A strange, milk-cloud sky, skimpy, with the sun
a pale, dimly-glowing disc and my pen scarce
casting a shadow as the nib limps over the page.
Out on the west coast, fires still range free and this
is the result, these high, thin clouds casting a spider
web cloak over the sun face and darkening the day.
The west coast: five or six hours by plane and three
whole days to get there by train, even longer by bus,
all chop and change with multiple stops.
The wind blew and the clouds came widdershins,
backwards across the continent. Today they reached
across the ocean to claw the sun from European skies.
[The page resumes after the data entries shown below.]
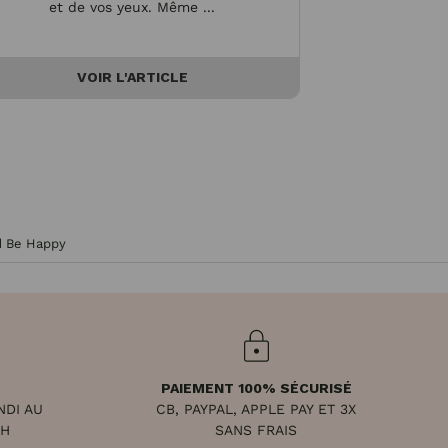
et de vos yeux. Même ...
portent des vêt
VOIR L'ARTICLE
V
rd Be Happy
PAIEMENT 100% SÉCURISÉ
NDI AU
CB, PAYPAL, APPLE PAY ET 3X
8H
SANS FRAIS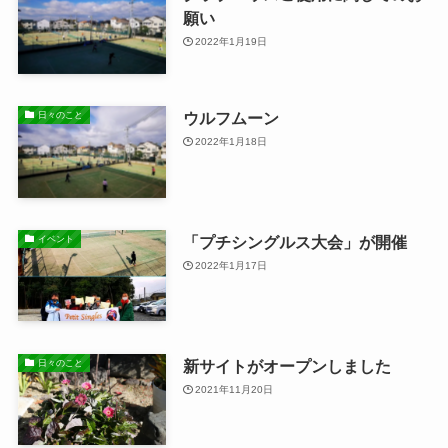
願い
2022年1月19日
ウルフムーン
日々のこと
2022年1月18日
「プチシングルス大会」が開催
イベント
2022年1月17日
新サイトがオープンしました
日々のこと
2021年11月20日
It is indeed a small world after all. Isostasy:
you push the earth balloon in here, and it bulges
out over there in the place you least expected.
Now we are all interconnected in an intricate network
of a thousand ways and means. What does it all mean?
Ripples ruffle the beaver pond’s dark mirror.
The forest mutters wind-words, devious and cruel,
that I sense, but cannot understand. High in the sky
clouds turn into horsemen on plunging steeds.
Fear, fire, flood, foe, poverty, unemployment, pandemic,
crops destroyed and, waiting in the wings, threats of civil
unrest, the apocalypse, and a war to end all wars.
Comment: A week in bed, unable to sit, to write, to use the computer, except standing on one leg and typing with one finger. Unable to concentrate, to create, and now, after four visits to my medical team, acupuncture, manipulation, massage, finally that pinched nerve has stopped pinching and I can get back to writing. However, my thoughts are as grey as these clouds that dim the skies. I no longer know who or what or where I am. The world around me has turned sinister and I suffer.
The result: black thoughts, black poetry, red, flaming skies, and the knowledge that all is not well, neither with me, nor with our sick little planet. There is no Planet B and this one, like me, is suffering.
Premonitions and dark thoughts. I lie awake in bed each night, sleepless, hugging my Teddy Bear and my hot water bottle, aching, suffering, waiting for the dawn.